**RECORDS FOR PROCESSING**

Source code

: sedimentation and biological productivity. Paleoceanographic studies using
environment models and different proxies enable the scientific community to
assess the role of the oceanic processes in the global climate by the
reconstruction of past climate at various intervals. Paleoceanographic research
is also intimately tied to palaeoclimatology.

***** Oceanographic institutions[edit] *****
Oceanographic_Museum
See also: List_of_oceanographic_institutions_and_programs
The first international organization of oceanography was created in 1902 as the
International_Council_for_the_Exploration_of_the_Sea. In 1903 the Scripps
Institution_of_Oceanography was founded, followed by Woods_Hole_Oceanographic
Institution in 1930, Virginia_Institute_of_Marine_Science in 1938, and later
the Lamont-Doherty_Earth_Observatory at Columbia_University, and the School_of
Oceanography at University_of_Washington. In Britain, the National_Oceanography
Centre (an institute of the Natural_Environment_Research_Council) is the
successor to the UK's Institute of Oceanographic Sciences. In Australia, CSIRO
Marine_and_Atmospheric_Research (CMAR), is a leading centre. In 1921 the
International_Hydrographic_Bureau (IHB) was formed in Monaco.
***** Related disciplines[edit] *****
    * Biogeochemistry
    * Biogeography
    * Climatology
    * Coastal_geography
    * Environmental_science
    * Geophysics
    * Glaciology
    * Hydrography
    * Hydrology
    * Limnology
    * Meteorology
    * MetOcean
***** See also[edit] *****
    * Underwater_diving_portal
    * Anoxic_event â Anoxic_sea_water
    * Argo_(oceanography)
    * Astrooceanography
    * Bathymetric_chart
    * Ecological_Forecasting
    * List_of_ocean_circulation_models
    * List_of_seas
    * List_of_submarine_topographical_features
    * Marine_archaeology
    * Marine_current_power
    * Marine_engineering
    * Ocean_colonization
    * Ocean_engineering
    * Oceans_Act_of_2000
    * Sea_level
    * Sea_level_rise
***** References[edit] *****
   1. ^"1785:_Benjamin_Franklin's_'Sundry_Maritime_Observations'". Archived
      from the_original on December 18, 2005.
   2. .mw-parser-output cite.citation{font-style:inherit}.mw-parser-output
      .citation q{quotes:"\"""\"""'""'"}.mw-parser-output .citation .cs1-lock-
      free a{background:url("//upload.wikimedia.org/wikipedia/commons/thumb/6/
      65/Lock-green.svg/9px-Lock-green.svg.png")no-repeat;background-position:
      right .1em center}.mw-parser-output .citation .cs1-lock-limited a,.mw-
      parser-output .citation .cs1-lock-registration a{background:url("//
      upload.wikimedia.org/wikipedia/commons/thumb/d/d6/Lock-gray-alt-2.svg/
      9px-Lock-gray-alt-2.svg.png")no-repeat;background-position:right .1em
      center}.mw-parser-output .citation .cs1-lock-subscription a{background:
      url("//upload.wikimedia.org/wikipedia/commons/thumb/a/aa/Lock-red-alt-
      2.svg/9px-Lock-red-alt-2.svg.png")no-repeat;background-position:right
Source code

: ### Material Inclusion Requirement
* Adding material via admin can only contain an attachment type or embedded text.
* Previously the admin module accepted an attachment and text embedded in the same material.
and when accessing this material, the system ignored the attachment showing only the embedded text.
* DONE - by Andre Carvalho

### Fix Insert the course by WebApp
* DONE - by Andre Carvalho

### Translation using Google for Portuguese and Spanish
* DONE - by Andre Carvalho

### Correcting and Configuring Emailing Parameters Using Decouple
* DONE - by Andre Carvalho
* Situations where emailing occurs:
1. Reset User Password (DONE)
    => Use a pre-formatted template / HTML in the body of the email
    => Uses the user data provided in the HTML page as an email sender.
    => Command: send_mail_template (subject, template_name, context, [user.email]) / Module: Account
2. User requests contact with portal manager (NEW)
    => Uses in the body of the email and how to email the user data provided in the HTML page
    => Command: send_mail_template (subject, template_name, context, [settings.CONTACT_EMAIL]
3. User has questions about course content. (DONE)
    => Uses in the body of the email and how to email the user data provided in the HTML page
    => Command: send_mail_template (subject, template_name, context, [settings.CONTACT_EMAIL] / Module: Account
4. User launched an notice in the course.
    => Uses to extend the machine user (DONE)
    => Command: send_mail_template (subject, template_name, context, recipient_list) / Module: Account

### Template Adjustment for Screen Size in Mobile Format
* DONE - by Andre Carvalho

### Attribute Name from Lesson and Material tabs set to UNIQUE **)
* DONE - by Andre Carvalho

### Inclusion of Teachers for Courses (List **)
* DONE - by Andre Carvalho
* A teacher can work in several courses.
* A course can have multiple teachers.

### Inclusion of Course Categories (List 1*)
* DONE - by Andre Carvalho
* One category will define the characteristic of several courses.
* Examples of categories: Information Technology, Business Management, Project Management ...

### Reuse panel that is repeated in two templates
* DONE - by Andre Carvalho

**WORK TO BE COMPLETED**
Reproduce word for word the lines starting at the one containing "### Inclusion of Course Categories (List 1*)" and ending with the last line above.

**ANSWER BOX**
### Inclusion of Course Categories (List 1*)
* DONE - by Andre Carvalho
* One category will define the characteristic of several courses.
* Examples of categories: Information Technology, Business Management, Project Management ...

### Reuse panel that is repeated in two templates
* DONE - by Andre Carvalho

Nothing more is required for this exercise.